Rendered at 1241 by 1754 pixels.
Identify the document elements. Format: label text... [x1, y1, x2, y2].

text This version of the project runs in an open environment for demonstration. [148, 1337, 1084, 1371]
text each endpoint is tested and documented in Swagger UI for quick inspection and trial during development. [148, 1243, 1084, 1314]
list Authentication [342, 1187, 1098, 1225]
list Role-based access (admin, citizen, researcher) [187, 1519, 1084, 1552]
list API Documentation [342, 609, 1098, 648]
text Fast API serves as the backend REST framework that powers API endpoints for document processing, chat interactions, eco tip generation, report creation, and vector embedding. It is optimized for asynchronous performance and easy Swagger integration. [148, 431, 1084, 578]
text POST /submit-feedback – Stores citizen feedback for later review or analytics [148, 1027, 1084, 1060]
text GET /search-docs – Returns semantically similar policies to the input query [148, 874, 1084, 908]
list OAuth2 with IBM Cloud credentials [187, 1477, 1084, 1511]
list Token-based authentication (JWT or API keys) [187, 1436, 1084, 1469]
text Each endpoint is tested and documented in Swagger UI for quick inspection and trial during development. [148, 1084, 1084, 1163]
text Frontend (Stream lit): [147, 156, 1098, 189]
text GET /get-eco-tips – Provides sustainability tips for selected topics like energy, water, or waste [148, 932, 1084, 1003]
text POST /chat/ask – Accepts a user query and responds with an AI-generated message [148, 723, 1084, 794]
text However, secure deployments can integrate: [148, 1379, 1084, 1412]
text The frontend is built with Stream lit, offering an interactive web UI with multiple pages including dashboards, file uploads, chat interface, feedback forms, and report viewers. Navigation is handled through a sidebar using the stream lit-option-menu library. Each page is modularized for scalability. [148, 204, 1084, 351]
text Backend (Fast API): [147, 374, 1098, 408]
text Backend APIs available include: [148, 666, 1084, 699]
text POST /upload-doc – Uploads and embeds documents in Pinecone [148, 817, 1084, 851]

REQUIRED ACTION
From the entries above, select each line containing the string "quick".

EXERCISE RESULT
text each endpoint is tested and documented in Swagger UI for quick inspection and trial during development. [148, 1243, 1084, 1314]
text Each endpoint is tested and documented in Swagger UI for quick inspection and trial during development. [148, 1084, 1084, 1163]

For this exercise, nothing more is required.